_Passage provided_.

-- Opening Marker --

In a new study appearing in the April issue of the journal Emerging Infectious Diseases, Diuk-Wasser and colleagues provide the most exhaustive local census of the new species to date–and suggest the Staten Island infestation is far more advanced than previously known.

The researchers found the species Haemaphysalis longicornis in 7 of 13 parks surveyed in 2017 and in 16 of 32 in 2018. In one park, the density of the ticks per 1000 square meters rose almost 1,698 percent between 2017 and 2018, with the number of ticks picked up in the sample area rising from 85 to 1,529. They also found the ticks on anesthetized deer from the area.

The news comes less than a year after the New York City Department of Health announced the discovery of the first member of the species in the city–a single tick–found on southern Staten Island last August.

The tick, native to Asia and Australia, had been identified in the months prior to the Staten Island sighting in New Jersey, West Virginia, North Carolina and Arkansas and just a few weeks earlier in Westchester County. The Westchester sighting prompted a number of state senators to send a letter urging state health officials to act aggressively to stop the spread of the new species.

-- Closing Marker --

_Source data_.

-- Opening Marker --

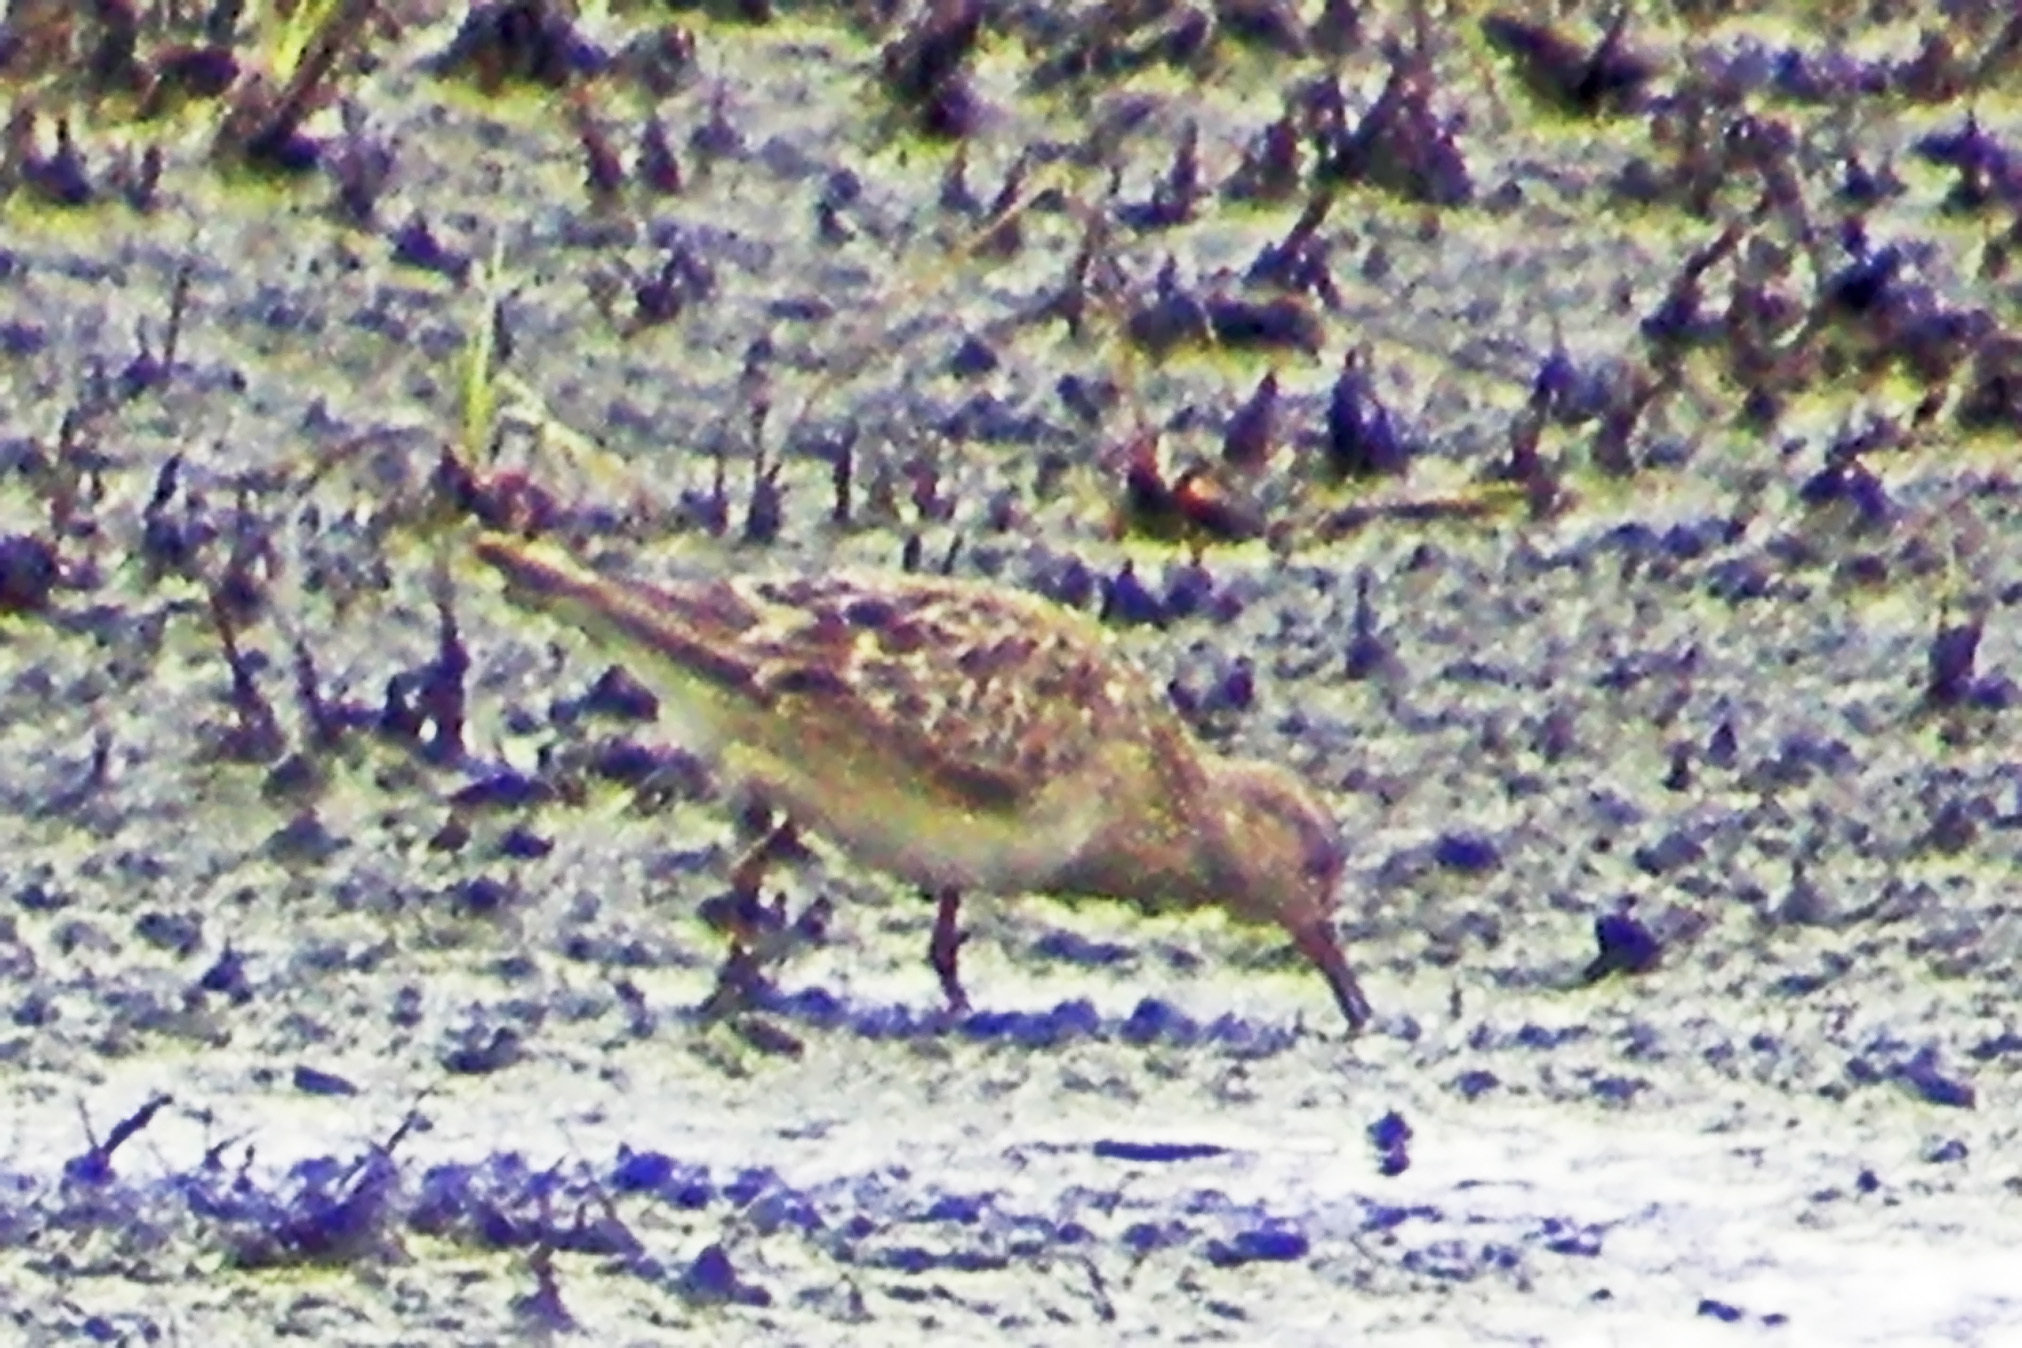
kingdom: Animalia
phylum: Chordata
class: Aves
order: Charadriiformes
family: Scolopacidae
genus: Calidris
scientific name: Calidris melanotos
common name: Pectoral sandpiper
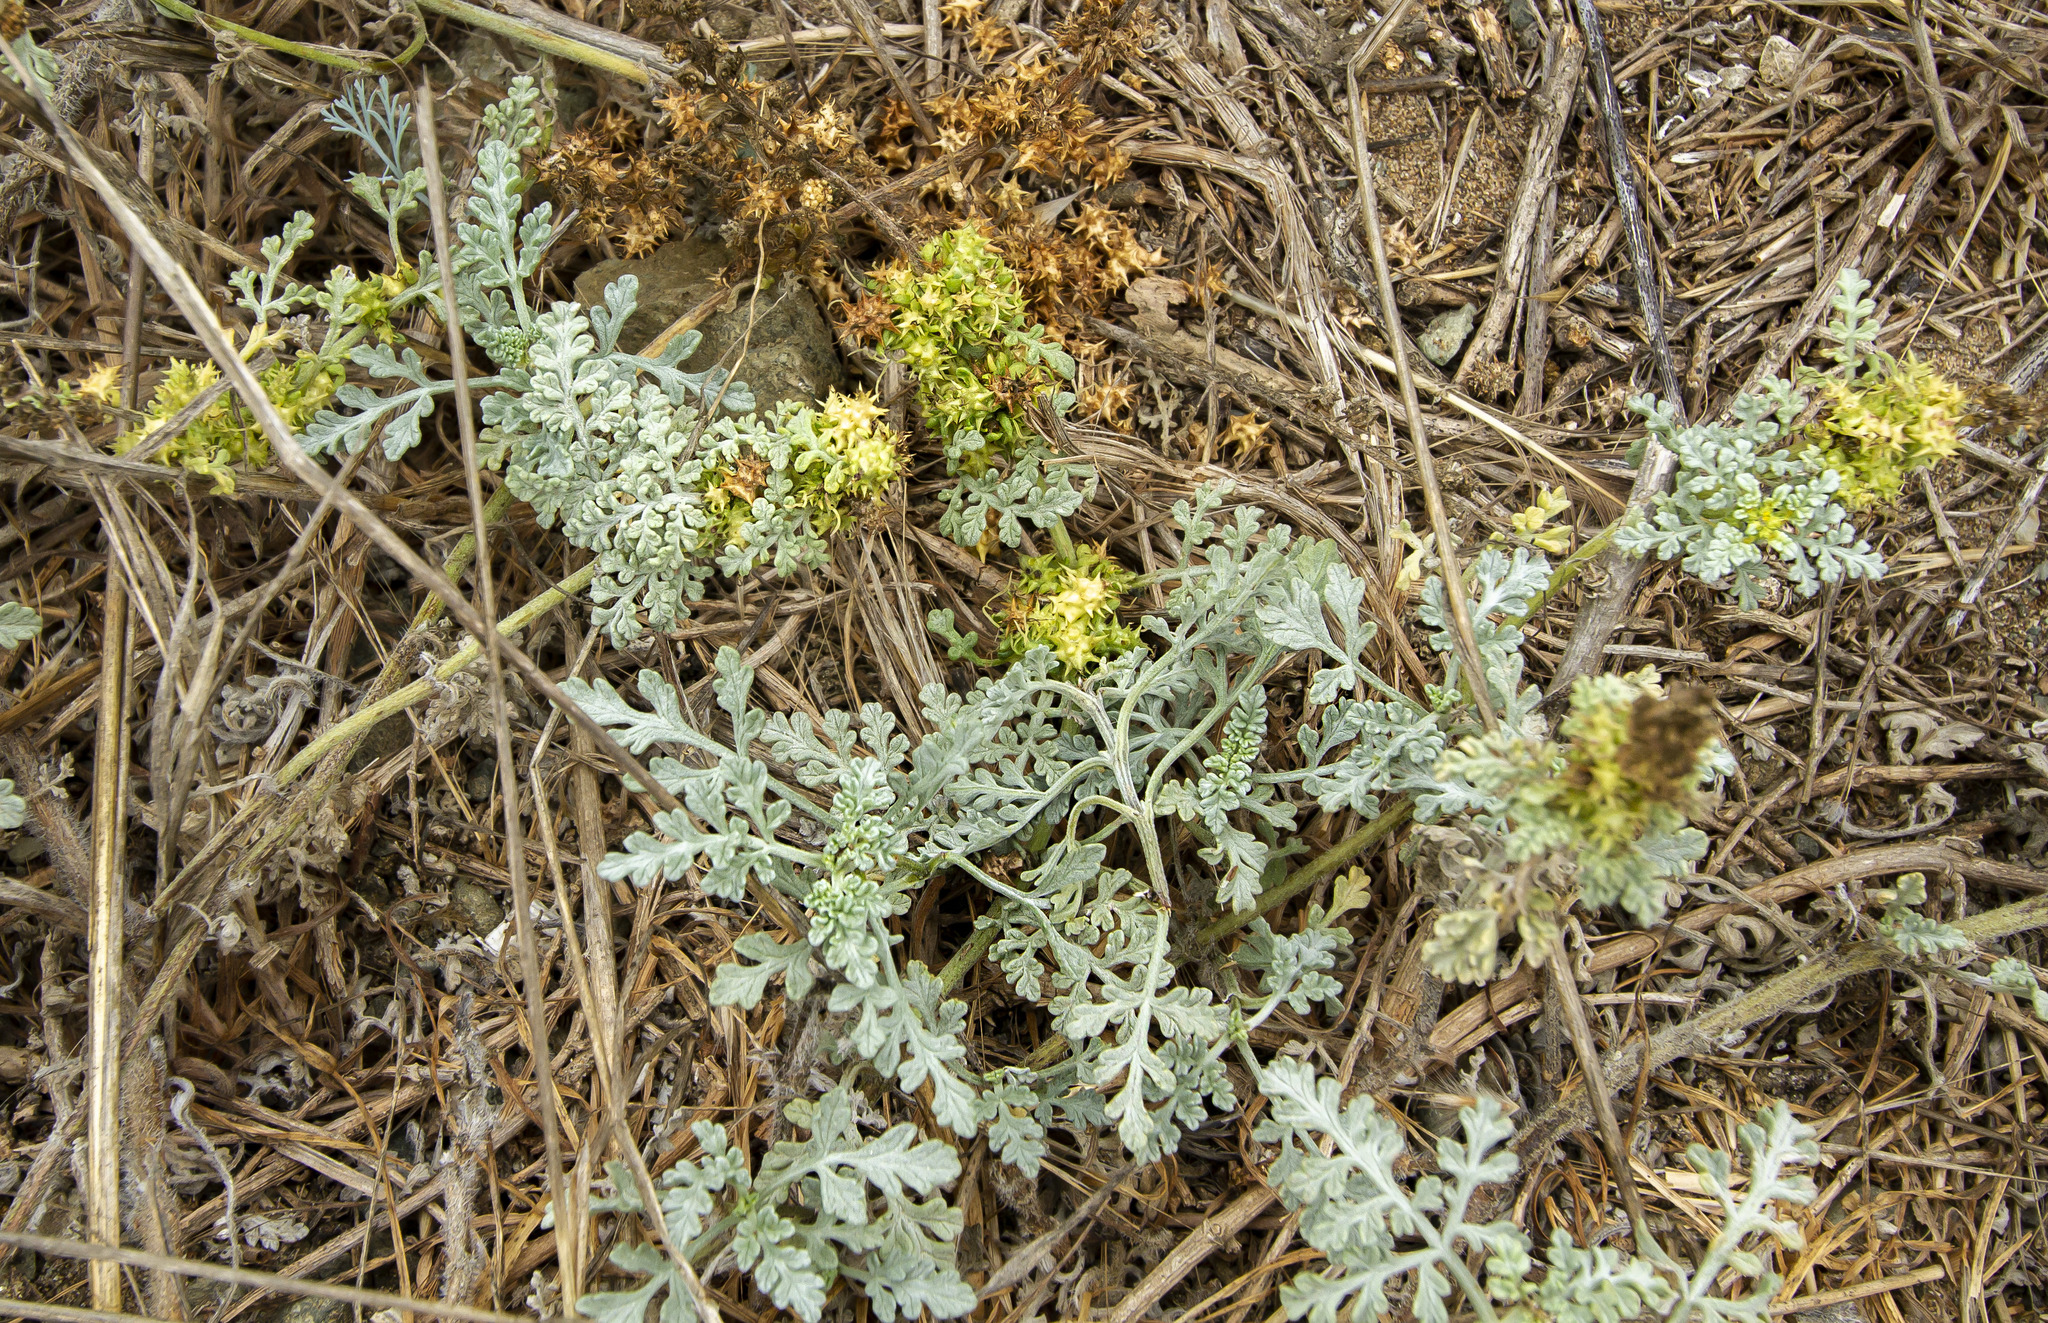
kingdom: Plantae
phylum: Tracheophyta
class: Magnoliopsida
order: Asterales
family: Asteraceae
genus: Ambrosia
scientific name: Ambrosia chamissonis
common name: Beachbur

-- Closing Marker --

_Instructions_.
A. According to the passage on the Staten Island tick survey, in how many of the 32 parks surveyed in 2018 did researchers find Haemaphysalis longicornis?
B. Repeat the stretch of the passage on the Staten Island tick survey from "In a new study" through "than previously known.".
Answer from the passage on the Staten Island tick survey alone, setting the data aside.

_Answers for this exercise_.
A. 16 of the 32 parks.

B.
In a new study appearing in the April issue of the journal Emerging Infectious Diseases, Diuk-Wasser and colleagues provide the most exhaustive local census of the new species to date–and suggest the Staten Island infestation is far more advanced than previously known.